[Saved data entries]
•••

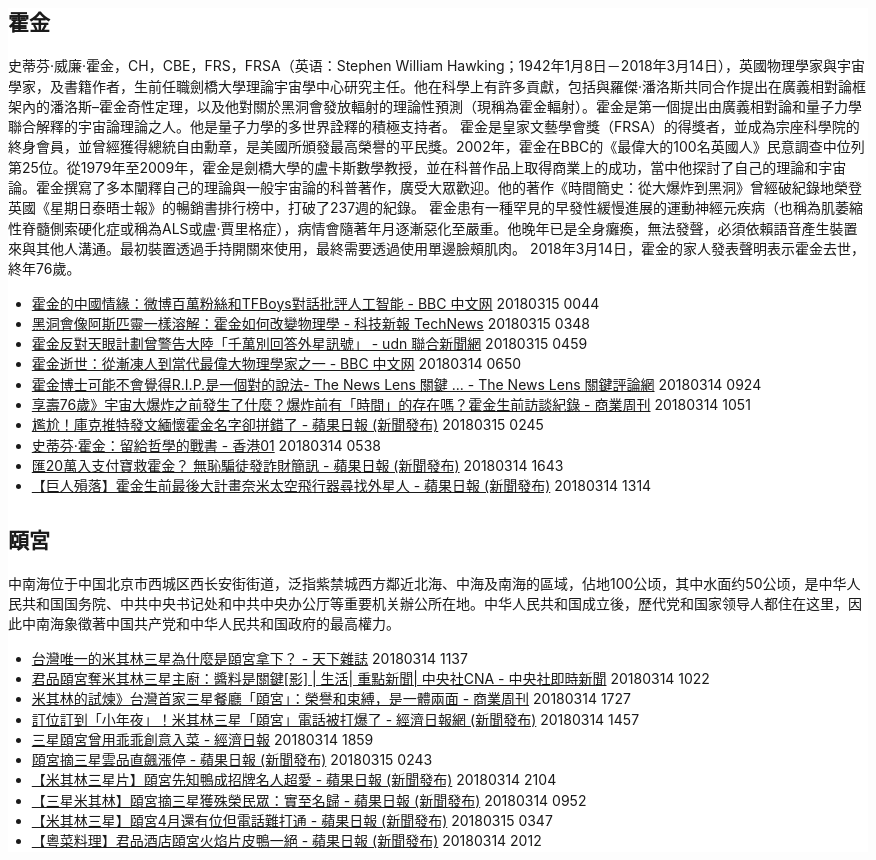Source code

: ## 霍金

史蒂芬·威廉·霍金，CH，CBE，FRS，FRSA（英语：Stephen William Hawking；1942年1月8日－2018年3月14日），英國物理學家與宇宙學家，及書籍作者，生前任職劍橋大學理論宇宙學中心研究主任。他在科學上有許多貢獻，包括與羅傑·潘洛斯共同合作提出在廣義相對論框架內的潘洛斯–霍金奇性定理，以及他對關於黑洞會發放輻射的理論性預測（現稱為霍金輻射）。霍金是第一個提出由廣義相對論和量子力學聯合解釋的宇宙論理論之人。他是量子力學的多世界詮釋的積極支持者。
霍金是皇家文藝學會獎（FRSA）的得獎者，並成為宗座科學院的終身會員，並曾經獲得總統自由勳章，是美國所頒發最高榮譽的平民獎。2002年，霍金在BBC的《最偉大的100名英國人》民意調查中位列第25位。從1979年至2009年，霍金是劍橋大學的盧卡斯數學教授，並在科普作品上取得商業上的成功，當中他探討了自己的理論和宇宙論。霍金撰寫了多本闡釋自己的理論與一般宇宙論的科普著作，廣受大眾歡迎。他的著作《時間簡史：從大爆炸到黑洞》曾經破紀錄地榮登英國《星期日泰晤士報》的暢銷書排行榜中，打破了237週的紀錄。
霍金患有一種罕見的早發性緩慢進展的運動神經元疾病（也稱為肌萎縮性脊髓側索硬化症或稱為ALS或盧·賈里格症），病情會隨著年月逐漸惡化至嚴重。他晚年已是全身癱瘓，無法發聲，必須依賴語音產生裝置來與其他人溝通。最初裝置透過手持開關來使用，最終需要透過使用單邊臉頰肌肉。
2018年3月14日，霍金的家人發表聲明表示霍金去世，終年76歲。
- [霍金的中國情緣：微博百萬粉絲和TFBoys對話批評人工智能 - BBC 中文网](http://www.bbc.com/zhongwen/trad/science-43403454 "霍金的中國情緣：微博百萬粉絲和TFBoys對話批評人工智能 - BBC 中文网") 20180315 0044
- [黑洞會像阿斯匹靈一樣溶解：霍金如何改變物理學 - 科技新報 TechNews](https://technews.tw/2018/03/15/stephen-hawking-radiation-black-hole/ "黑洞會像阿斯匹靈一樣溶解：霍金如何改變物理學 - 科技新報 TechNews") 20180315 0348
- [霍金反對天眼計劃曾警告大陸「千萬別回答外星訊號」 - udn 聯合新聞網](https://udn.com/news/story/11896/3032512 "霍金反對天眼計劃曾警告大陸「千萬別回答外星訊號」 - udn 聯合新聞網") 20180315 0459
- [霍金逝世：從漸凍人到當代最偉大物理學家之一 - BBC 中文网](http://www.bbc.com/zhongwen/trad/world-43397037 "霍金逝世：從漸凍人到當代最偉大物理學家之一 - BBC 中文网") 20180314 0650
- [霍金博士可能不會覺得R.I.P.是一個對的說法- The News Lens 關鍵 ... - The News Lens 關鍵評論網](https://www.thenewslens.com/article/91592 "霍金博士可能不會覺得R.I.P.是一個對的說法- The News Lens 關鍵 ... - The News Lens 關鍵評論網") 20180314 0924
- [享壽76歲》宇宙大爆炸之前發生了什麼？爆炸前有「時間」的存在嗎？霍金生前訪談紀錄 - 商業周刊](https://www.businessweekly.com.tw/adclick.aspx?id=36245 "享壽76歲》宇宙大爆炸之前發生了什麼？爆炸前有「時間」的存在嗎？霍金生前訪談紀錄 - 商業周刊") 20180314 1051
- [尷尬！庫克推特發文緬懷霍金名字卻拼錯了 - 蘋果日報 (新聞發布)](https://tw.appledaily.com/new/realtime/20180315/1315227/ "尷尬！庫克推特發文緬懷霍金名字卻拼錯了 - 蘋果日報 (新聞發布)") 20180315 0245
- [史蒂芬·霍金：留給哲學的戰書 - 香港01](http://philosophy.hk01.com/channel/%E5%B0%88%E9%A1%8C%E5%A0%B1%E5%B0%8E/168123/%E5%8F%B2%E8%92%82%E8%8A%AC%C2%B7%E9%9C%8D%E9%87%91%EF%BC%9A%E7%95%99%E7%B5%A6%E5%93%B2%E5%AD%B8%E7%9A%84%E6%88%B0%E6%9B%B8 "史蒂芬·霍金：留給哲學的戰書 - 香港01") 20180314 0538
- [匯20萬入支付寶救霍金？ 無恥騙徒發詐財簡訊 - 蘋果日報 (新聞發布)](https://tw.appledaily.com/new/realtime/20180315/1315063/ "匯20萬入支付寶救霍金？ 無恥騙徒發詐財簡訊 - 蘋果日報 (新聞發布)") 20180314 1643
- [【巨人殞落】霍金生前最後大計畫奈米太空飛行器尋找外星人 - 蘋果日報 (新聞發布)](https://tw.appledaily.com/new/realtime/20180314/1314820/ "【巨人殞落】霍金生前最後大計畫奈米太空飛行器尋找外星人 - 蘋果日報 (新聞發布)") 20180314 1314

## 頤宮

中南海位于中国北京市西城区西长安街街道，泛指紫禁城西方鄰近北海、中海及南海的區域，佔地100公顷，其中水面约50公顷，是中华人民共和国国务院、中共中央书记处和中共中央办公厅等重要机关辦公所在地。中华人民共和国成立後，歷代党和国家领导人都住在这里，因此中南海象徵著中国共产党和中华人民共和国政府的最高權力。
- [台灣唯一的米其林三星為什麼是頤宮拿下？ - 天下雜誌](https://www.cw.com.tw/article/article.action?id=5088704 "台灣唯一的米其林三星為什麼是頤宮拿下？ - 天下雜誌") 20180314 1137
- [君品頤宮奪米其林三星主廚：醬料是關鍵[影] | 生活| 重點新聞| 中央社CNA - 中央社即時新聞](http://www.cna.com.tw/news/firstnews/201803140305-1.aspx "君品頤宮奪米其林三星主廚：醬料是關鍵[影] | 生活| 重點新聞| 中央社CNA - 中央社即時新聞") 20180314 1022
- [米其林的試煉》台灣首家三星餐廳「頤宮」：榮譽和束縛，是一體兩面 - 商業周刊](https://www.businessweekly.com.tw/adclick.aspx?id=36246 "米其林的試煉》台灣首家三星餐廳「頤宮」：榮譽和束縛，是一體兩面 - 商業周刊") 20180314 1727
- [訂位訂到「小年夜」！米其林三星「頤宮」電話被打爆了 - 經濟日報網 (新聞發布)](https://money.udn.com/money/story/5641/3031713 "訂位訂到「小年夜」！米其林三星「頤宮」電話被打爆了 - 經濟日報網 (新聞發布)") 20180314 1457
- [三星頤宮曾用乖乖創意入菜 - 經濟日報](https://money.udn.com/money/story/10841/3031828 "三星頤宮曾用乖乖創意入菜 - 經濟日報") 20180314 1859
- [頤宮摘三星雲品直飆漲停 - 蘋果日報 (新聞發布)](https://tw.appledaily.com/new/realtime/20180315/1315154/ "頤宮摘三星雲品直飆漲停 - 蘋果日報 (新聞發布)") 20180315 0243
- [【米其林三星片】頤宮先知鴨成招牌名人超愛 - 蘋果日報 (新聞發布)](https://tw.appledaily.com/headline/daily/20180315/37958631/ "【米其林三星片】頤宮先知鴨成招牌名人超愛 - 蘋果日報 (新聞發布)") 20180314 2104
- [【三星米其林】頤宮摘三星獲殊榮民眾：實至名歸 - 蘋果日報 (新聞發布)](https://tw.appledaily.com/new/realtime/20180314/1314811/ "【三星米其林】頤宮摘三星獲殊榮民眾：實至名歸 - 蘋果日報 (新聞發布)") 20180314 0952
- [【米其林三星】頤宮4月還有位但電話難打通 - 蘋果日報 (新聞發布)](https://tw.news.appledaily.com/new/realtime/20180315/1315283/ "【米其林三星】頤宮4月還有位但電話難打通 - 蘋果日報 (新聞發布)") 20180315 0347
- [【粵菜料理】君品酒店頤宮火焰片皮鴨一絕 - 蘋果日報 (新聞發布)](https://tw.news.appledaily.com/headline/daily/20180315/37958429/ "【粵菜料理】君品酒店頤宮火焰片皮鴨一絕 - 蘋果日報 (新聞發布)") 20180314 2012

•••

# WHAT YOU NEED TO DO
Final part of the records: return the line that contains "- [頤宮摘三星雲品直飆漲停 - 蘋果日報" and every line after it, exactly, with no other lines added.

# FINISHED TASK
- [頤宮摘三星雲品直飆漲停 - 蘋果日報 (新聞發布)](https://tw.appledaily.com/new/realtime/20180315/1315154/ "頤宮摘三星雲品直飆漲停 - 蘋果日報 (新聞發布)") 20180315 0243
- [【米其林三星片】頤宮先知鴨成招牌名人超愛 - 蘋果日報 (新聞發布)](https://tw.appledaily.com/headline/daily/20180315/37958631/ "【米其林三星片】頤宮先知鴨成招牌名人超愛 - 蘋果日報 (新聞發布)") 20180314 2104
- [【三星米其林】頤宮摘三星獲殊榮民眾：實至名歸 - 蘋果日報 (新聞發布)](https://tw.appledaily.com/new/realtime/20180314/1314811/ "【三星米其林】頤宮摘三星獲殊榮民眾：實至名歸 - 蘋果日報 (新聞發布)") 20180314 0952
- [【米其林三星】頤宮4月還有位但電話難打通 - 蘋果日報 (新聞發布)](https://tw.news.appledaily.com/new/realtime/20180315/1315283/ "【米其林三星】頤宮4月還有位但電話難打通 - 蘋果日報 (新聞發布)") 20180315 0347
- [【粵菜料理】君品酒店頤宮火焰片皮鴨一絕 - 蘋果日報 (新聞發布)](https://tw.news.appledaily.com/headline/daily/20180315/37958429/ "【粵菜料理】君品酒店頤宮火焰片皮鴨一絕 - 蘋果日報 (新聞發布)") 20180314 2012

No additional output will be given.